* _VOTRE OBJECTIF_
Poursuivez le texte ci-dessous sur la violence des cartels à Acapulco en reprenant après sa dernière phrase.

La même tendance est toujours vraie aujourd'hui : on voit que la violence impitoyable et souvent folle des cartels a atteint tous les aspects de la vie et tous les coins de la société. Vous pouvez n’avoir aucun rapport avec les barons de la drogue et découvrir tout d’un coup que votre chauffeur de taxi est leur cible.

The Daily Beast  a raconté en mars dernier comment la violence des cartels avait débordé dans les zones touristiques d'Acapulco. L'article avertissait que "la violence qui a sévi pendant des années dans les favelas comme à la périphérie de la ville a, désormais, atteint  les plages touristiques du centre-ville".

La nouvelle habitude d’attaquer les chauffeurs de taxi qui transportent les vacanciers dans les zones touristiques prouve que les cartels ont complètement oublié la frontière qui séparait les touristes et les habitants.

En conséquence, la répression qui dure depuis des années s’est étendue.

Des policiers très militarisés sont visibles dans toute la ville d’Acapulco. Sur l'avenue San Miguel Alemán, des soldats en tenue de camouflage avec de gros fusils d'assaut sont constamment en patrouille. Il y a des checkpoints à tous les carrefours le long de l'avenue.

Selon les chercheurs de l'Open Society Foundation (OSF), une coalition d'associations qui soutiennent la démocratie et les droits humains à travers le monde, cela peut ne pas être une bonne chose.

Un rapport d'OSF intitulé Broken Justice in Mexico’s Guerrero State a constaté que les acteurs fédéraux et étatiques travaillent de manière incontrôlée.

L'exemple le plus choquant de bavures policières de la police, qui a fait les manchettes de la presse internationale, a été, en 2014, la disparition et l’assassinat des 43 étudiants du collège des enseignants en milieu rural d’Ayotzinapa qui avaient réquisitionné des bus pour assister à une manifestation à Iguala.

"Selon les autorités fédérales, des membres d'un gang de la drogue, les Guerrero Unidos, auraient abattu les étudiants, qui leur avaient été livrés par la police, ou selon d'autres sources, ce sont les policiers de l’Etat qui ont eux-mêmes fait disparaître les étudiants", dit le rapport.

* _ENTRÉES DE DONNÉES_
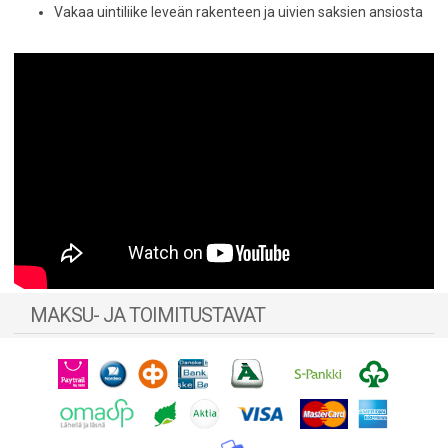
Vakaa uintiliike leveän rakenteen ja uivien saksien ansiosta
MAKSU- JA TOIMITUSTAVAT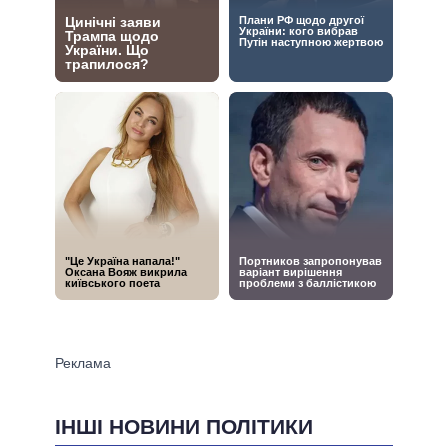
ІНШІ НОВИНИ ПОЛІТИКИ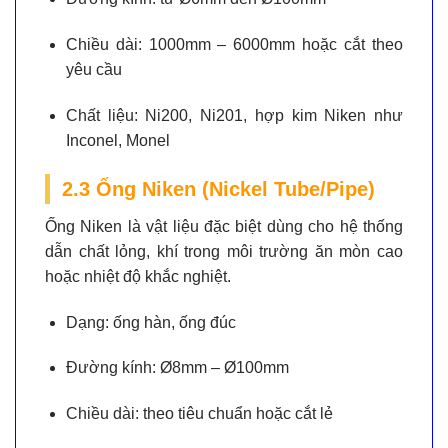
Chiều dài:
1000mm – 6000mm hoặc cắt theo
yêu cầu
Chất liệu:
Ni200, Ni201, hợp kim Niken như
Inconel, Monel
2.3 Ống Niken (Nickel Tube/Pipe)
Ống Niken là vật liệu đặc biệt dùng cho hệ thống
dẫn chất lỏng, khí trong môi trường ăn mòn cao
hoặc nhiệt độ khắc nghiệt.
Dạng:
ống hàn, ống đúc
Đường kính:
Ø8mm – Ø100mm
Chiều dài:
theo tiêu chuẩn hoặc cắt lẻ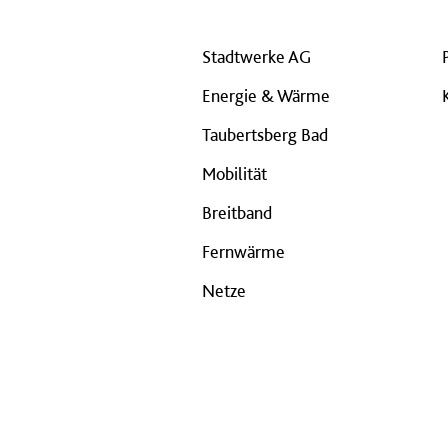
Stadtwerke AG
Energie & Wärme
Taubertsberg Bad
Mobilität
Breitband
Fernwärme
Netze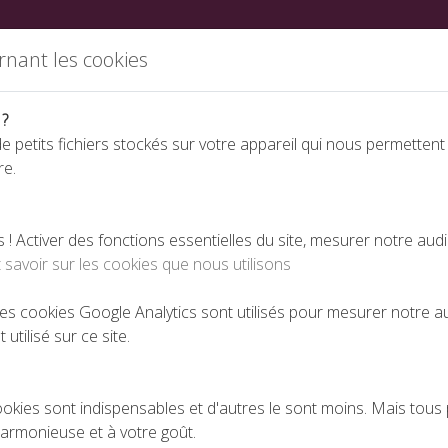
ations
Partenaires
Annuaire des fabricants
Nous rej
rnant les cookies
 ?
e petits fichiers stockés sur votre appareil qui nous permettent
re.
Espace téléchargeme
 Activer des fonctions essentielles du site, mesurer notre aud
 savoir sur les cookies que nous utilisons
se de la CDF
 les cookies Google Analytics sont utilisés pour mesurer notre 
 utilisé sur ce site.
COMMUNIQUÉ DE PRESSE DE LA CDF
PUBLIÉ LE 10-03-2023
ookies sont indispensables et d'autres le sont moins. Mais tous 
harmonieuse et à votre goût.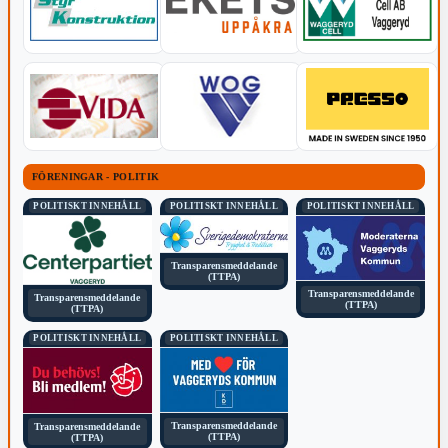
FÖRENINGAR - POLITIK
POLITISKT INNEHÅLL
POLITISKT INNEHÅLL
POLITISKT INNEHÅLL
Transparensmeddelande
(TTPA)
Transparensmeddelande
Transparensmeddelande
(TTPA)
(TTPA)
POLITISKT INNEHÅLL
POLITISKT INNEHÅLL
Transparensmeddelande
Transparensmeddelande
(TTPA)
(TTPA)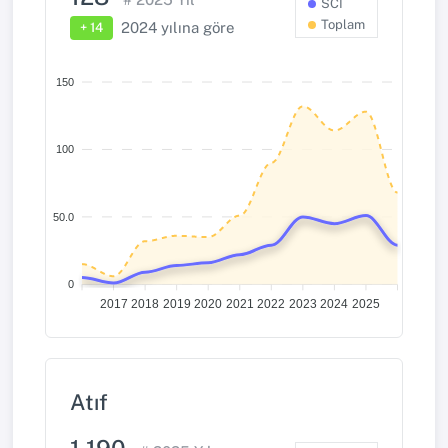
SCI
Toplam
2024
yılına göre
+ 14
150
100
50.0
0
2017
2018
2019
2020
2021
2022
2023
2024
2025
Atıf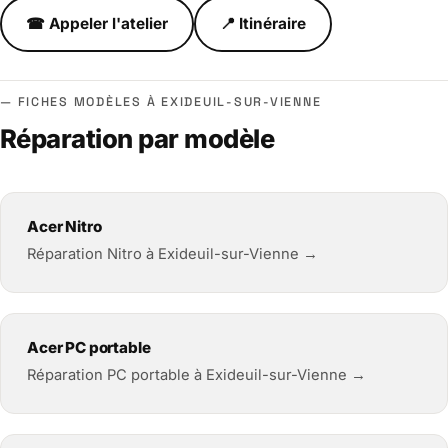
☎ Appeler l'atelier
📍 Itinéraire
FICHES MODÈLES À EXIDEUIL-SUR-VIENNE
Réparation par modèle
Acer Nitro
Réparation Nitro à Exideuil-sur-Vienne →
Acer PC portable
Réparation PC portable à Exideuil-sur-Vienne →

* _ESPACE RÉPONSE_
Cela a été corroboré par un rapport de l’Inter-American Commission on Human Rights sur le Mexique.

Eric Witte, l'un des chercheurs d'OSF qui ont travaillé sur le rapport Justice Broken, a déclaré au Daily Beast que la situation "est terrible dans l’Etat du Guerrero maintenant. Et il est également difficile pour les citoyens de trouver de l’aide au niveau fédéral".

Les 606 pages du rapport de la CIDH concluent que le gouvernement mexicain a saboté sa propre enquête sur cette disparition de masse. Le rapport a même suggéré que les autorités fédérales et les cartels ont travaillé ensemble.

Witte approuve. Il dit qu'il y a des cas évidents de collusion dans des affaires "qui n’ont jamais été résolues. Ils les ont laissé pourrir".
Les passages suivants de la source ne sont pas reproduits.